## TEXT SECTION
====================
Video: The Coronavirus Explained

Excellent video from Kurzgesagt on YouTube:

It's the number one trending video on YouTube today for good reason. This video clearly explains what we know so far about the SARS-CoV-2 virus and how it affects the human body.

(via Kottke)

March 16, 2020

Why outbreaks like coronavirus spread exponentially, and how to "flatten the curve"

Harry Stevens, at The Washington Post, with my favorite explanation from over the weekend of why this virus is so dangerous and how it spreads:

[...] these simulations vastly oversimplify the complexity of real life. Yet just as simulitis spread through the networks of bouncing balls on your screen, covid-19 is spreading through our human networks — through our countries, our towns, our workplaces, our families. And, like a ball bouncing across the screen, a single person's behavior can cause ripple effects that touch faraway people.

The visuals in this piece are excellent.

March 13, 2020

WWDC 2020: Online Only

To no one's surprise, Apple announced today that this year's WWDC will be online-only due the "current health situation."

We are delivering WWDC 2020 this June in an innovative way to millions of developers around the world, bringing the entire developer community together with a new experience," said Phil Schiller, Apple's senior vice president of Worldwide Marketing. "The current health situation has required that we create a new WWDC 2020 format that delivers a full program with an online keynote and sessions, offering a great learning experience for our entire developer community, all around the world. We will be sharing all of the details in the weeks ahead.

March 13, 2020

An Interview with Matt Mullenweg About Working From Home

Ben Thompson interviews Matt Mullenweg about Automattic's distributed workforce. Ben and Matt are two of my favorite people on the web, so it's delightful to hear them discuss this topic. The interview is behind Ben's subscription paywall, so if you're not already subscribed, you should!

Mullenweg:

People are surprised when I say this, but I think in-person is really key. And so we just flip it, so instead of saying you have to be an around your colleagues 48 weeks of the year and do whatever you want for a month, we say be wherever you want for 48 weeks out of the year and for three or four weeks a year we're going to bring you together. And that might be once a year for the whole company, and then your individual team, which is probably five to 15 people, you'll see them two or three times a year and you can build that trust. There's nothing, no technology, VR or otherwise, that has the same effect of breaking bread across the table or sharing a drink with someone, for building trust, for building communication, for getting to know someone.
====================
## DATA EXCERPTS

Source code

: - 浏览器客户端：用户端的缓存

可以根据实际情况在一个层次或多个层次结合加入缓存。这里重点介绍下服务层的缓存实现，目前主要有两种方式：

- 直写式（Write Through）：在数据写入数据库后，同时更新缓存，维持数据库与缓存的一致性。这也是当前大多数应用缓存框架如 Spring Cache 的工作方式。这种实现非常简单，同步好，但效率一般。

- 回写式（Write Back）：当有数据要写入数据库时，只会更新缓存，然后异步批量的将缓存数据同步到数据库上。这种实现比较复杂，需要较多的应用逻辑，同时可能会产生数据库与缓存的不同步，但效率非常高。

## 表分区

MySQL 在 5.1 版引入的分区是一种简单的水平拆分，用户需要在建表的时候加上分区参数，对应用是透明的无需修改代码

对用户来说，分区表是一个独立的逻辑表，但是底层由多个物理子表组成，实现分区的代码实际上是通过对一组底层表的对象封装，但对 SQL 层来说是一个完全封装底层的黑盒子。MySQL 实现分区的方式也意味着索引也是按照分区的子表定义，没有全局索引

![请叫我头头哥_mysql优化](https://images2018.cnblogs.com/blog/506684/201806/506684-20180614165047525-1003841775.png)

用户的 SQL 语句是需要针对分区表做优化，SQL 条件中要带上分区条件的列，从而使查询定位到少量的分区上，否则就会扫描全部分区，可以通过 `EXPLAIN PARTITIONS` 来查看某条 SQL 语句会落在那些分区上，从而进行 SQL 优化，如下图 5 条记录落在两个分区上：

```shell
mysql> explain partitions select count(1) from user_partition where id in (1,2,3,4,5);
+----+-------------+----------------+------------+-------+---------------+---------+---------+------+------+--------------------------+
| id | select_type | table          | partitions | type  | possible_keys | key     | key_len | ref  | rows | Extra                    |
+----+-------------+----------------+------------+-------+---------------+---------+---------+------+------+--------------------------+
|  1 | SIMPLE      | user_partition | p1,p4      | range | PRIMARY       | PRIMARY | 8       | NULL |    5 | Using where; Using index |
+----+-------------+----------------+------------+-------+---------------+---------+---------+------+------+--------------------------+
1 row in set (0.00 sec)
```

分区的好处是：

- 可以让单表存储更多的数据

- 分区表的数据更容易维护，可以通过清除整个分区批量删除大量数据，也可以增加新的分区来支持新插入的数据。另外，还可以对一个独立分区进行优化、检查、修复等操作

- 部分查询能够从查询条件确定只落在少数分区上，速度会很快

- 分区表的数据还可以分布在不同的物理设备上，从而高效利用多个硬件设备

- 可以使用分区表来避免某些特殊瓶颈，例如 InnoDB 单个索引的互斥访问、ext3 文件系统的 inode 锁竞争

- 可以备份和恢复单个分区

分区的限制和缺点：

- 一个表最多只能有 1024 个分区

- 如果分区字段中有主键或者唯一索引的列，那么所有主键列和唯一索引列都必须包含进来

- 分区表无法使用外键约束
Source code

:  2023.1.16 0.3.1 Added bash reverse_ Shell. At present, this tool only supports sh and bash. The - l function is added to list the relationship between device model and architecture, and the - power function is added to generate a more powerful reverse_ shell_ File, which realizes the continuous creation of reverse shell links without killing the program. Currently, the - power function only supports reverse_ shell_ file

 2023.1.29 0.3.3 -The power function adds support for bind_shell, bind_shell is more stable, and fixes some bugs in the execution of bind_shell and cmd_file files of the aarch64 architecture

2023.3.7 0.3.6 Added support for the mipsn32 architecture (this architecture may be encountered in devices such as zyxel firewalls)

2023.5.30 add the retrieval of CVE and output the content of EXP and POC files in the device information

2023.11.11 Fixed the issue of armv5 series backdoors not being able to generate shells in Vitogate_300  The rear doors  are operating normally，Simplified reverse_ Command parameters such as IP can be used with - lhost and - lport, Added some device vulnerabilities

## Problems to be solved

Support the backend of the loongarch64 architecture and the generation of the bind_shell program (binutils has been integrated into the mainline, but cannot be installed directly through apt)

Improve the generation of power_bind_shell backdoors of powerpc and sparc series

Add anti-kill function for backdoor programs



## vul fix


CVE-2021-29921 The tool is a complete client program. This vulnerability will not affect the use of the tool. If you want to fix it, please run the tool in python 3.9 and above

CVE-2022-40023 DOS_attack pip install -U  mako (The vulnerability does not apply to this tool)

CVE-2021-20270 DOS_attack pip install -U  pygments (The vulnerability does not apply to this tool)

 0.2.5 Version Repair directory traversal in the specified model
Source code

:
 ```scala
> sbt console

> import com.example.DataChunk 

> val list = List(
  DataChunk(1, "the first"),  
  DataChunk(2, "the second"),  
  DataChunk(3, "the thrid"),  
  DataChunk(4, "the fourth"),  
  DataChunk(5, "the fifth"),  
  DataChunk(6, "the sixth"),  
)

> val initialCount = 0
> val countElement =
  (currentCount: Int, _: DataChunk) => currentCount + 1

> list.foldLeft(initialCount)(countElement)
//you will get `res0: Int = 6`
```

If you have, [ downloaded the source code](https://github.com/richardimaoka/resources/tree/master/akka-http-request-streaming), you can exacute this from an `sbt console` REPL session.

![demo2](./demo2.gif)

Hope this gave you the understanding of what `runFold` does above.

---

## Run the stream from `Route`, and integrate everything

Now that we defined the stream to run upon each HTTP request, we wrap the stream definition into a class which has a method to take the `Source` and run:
====================
## EXERCISES TO COMPLETE
a: According to the link-blog posts, for how many weeks a year does Mullenweg say Automattic brings its people together?
b: Please carry the link-blog posts on from the end of the Mullenweg quote.
You can set the items aside.

## RESPONSES
a: Three or four weeks a year.

b:
Working remotely in a distributed company shouldn’t replace all face-to-face communication and interaction. It’s just not the default.

And, later:

I think that when you become a truly distributed company versus just trying to recreate your meetings and everything else you do online, you start to realize how much more valuable it is to move things to be asynchronous versus synchronous because that opens up a ton of flexibility, autonomy, and agency between all of your colleagues.

Bingo. Synchronous communication (where everyone must stop and do something at the same time) is my number one productivity killer.

March 12, 2020

Om Malik's Coronavirus Live Blog

Great list of resources and updates on Om Malik's blog, in a 'live blog' style approach.

Like everyone else, I have become anxious about the Coronavirus Pandemic. It is hard to discern the actual impact, especially since social media is conflating facts with fiction. I have begun keeping a document that is full of links to articles, research, commentary, and videos that come from experts — scientists, immunologists, viral disease researchers, and sources that could only be said to be biased toward logic and caution. In other words, I am paying very little attention to the self-proclaimed experts who are investors, car company chiefs, or anyone else who thought Corona was just a beer till about a month ago.
Instead of keeping it on Google Docs, I have decided to share it here on the blog, and I will be continuously updating it with new links. I am no expert, but I have a pretty good sense of who to ignore and when to pay attention.